Stücke und Blöcke aus Kaninchenlebergewebe

Stücke und Blöcke aus Kaninchenlebergewebe

Kaninchenlebergewebe-Stücke und -Blöcke werden umfassend als Forschungs-Biospecimen in der Hepatologie, Toxikologie, Pharmakologie, im Stoffwechsel, in der Pathologie und in der translationalen biomedizinischen Forschung eingesetzt. Die Leber des Kaninchens (Oryctolagus cuniculus) stellt ein wertvolles experimentelles Modell zur Untersuchung der hepatischen Physiologie, des Xenobiotika-Stoffwechsels, der Fibrose, regenerativer Antworten und von Leberschäden dar. Im Vergleich zu Mäusen und anderen kleinen Labornagetieren liefert die Kaninchenleber größere Gewebeproben, die histopathologische Bewertungen, molekulare Analysen, bildgebende Studien und ex-vivo-experimentelle Ansätze erleichtern. Kaninchenlebergewebe wird häufig zur Untersuchung arzneimittelinduzierter Leberschäden (DILI), des hepatischen Lipidstoffwechsels, oxidativen Stresses, von Entzündungen, hepatischer Fibrose, Leberregeneration und Ischämie-Reperfusionsverletzung sowie zur Validierung präklinischer Biomarker für Leberschäden und zur Bewertung neuer therapeutischer Strategien verwendet.

Wesentliche Merkmale

  • Erhaltene hepatische Architektur : Bewahrt die native hepatische Architektur, einschließlich Hepatozyten, Leberläppchen, Portaltrias, hepatischer Sinusoide, Kupffer-Zellen und Zentralvenen.

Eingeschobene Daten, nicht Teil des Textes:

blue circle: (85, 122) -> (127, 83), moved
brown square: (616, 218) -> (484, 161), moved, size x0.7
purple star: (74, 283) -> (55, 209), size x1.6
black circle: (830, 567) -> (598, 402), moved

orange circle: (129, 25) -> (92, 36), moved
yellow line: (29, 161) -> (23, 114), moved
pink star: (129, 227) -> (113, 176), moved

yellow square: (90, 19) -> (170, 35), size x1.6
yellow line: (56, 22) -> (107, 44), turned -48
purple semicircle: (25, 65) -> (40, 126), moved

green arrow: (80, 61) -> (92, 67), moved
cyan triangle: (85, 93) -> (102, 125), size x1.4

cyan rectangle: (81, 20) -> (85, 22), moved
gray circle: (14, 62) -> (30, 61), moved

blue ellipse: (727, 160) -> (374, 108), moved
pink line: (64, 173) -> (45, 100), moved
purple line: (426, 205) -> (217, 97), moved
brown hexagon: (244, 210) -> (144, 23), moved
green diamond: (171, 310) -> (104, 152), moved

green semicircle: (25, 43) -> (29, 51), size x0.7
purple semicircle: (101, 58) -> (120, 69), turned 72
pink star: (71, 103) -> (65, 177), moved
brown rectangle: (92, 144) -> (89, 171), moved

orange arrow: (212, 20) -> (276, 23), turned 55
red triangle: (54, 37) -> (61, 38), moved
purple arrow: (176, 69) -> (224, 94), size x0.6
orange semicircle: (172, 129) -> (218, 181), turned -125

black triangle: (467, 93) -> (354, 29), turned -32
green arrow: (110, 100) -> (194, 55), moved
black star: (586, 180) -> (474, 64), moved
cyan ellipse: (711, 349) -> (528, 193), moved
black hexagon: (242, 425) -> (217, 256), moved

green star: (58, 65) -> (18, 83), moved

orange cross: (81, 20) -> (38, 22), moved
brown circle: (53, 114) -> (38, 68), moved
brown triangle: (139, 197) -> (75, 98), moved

  • Breite analytische Kompatibilität : Geeignet für Histologie, Immunhistochemie (IHC), Immunfluoreszenz (IF), RNA-, DNA-, Protein-, transkriptomische, proteomische, metabolomische und Multi-Omics-Analysen.

  • Unterstützt Studien zum hepatischen Stoffwechsel : Kompatibel mit Untersuchungen des hepatischen Stoffwechsels, der Xenobiotika-Biotransformation, der Expression und Aktivität von Cytochrom-P450-Enzymen, der Pharmakokinetik und toxikologischer Mechanismen.

  • Ideal für die Erforschung von Lebererkrankungen : Wertvoll für die Forschung zu hepatischer Fibrose, Steatose, oxidativem Stress, Entzündungen, Ischämie-Reperfusionsverletzung, Leberregeneration und experimentellen Lebererkrankungen.

  • Große Gewebeproben : Ermöglichen Serienschnitte, quantitative Histopathologie, räumliches molekulares Profiling, bildgebungsbasierte Analysen und reproduzierbare experimentelle Arbeitsabläufe.

Typische Forschungsanwendungen

  • Studien zu arzneimittelinduzierten Leberschäden (DILI) und Hepatotoxizität.

  • Forschung zu hepatischer Fibrose, extrazellulärer Matrix-Remodellierung und chronischen Lebererkrankungen.

  • Untersuchungen zu diätinduzierter Steatose, Lipidstoffwechsel und metabolischer Dysfunktion-assoziierter steatotischer Lebererkrankung (MASLD)/nicht-alkoholischer Fettlebererkrankung (NAFLD).

  • Xenobiotika-Stoffwechsel, Charakterisierung von Cytochrom-P450-Enzymen, pharmakokinetische und pharmakodynamische Studien.

  • Leberregeneration, Ischämie-Reperfusionsverletzung, oxidativer Stress, Entzündungssignalisierung, Biomarker-Entdeckung und präklinische therapeutische Bewertung.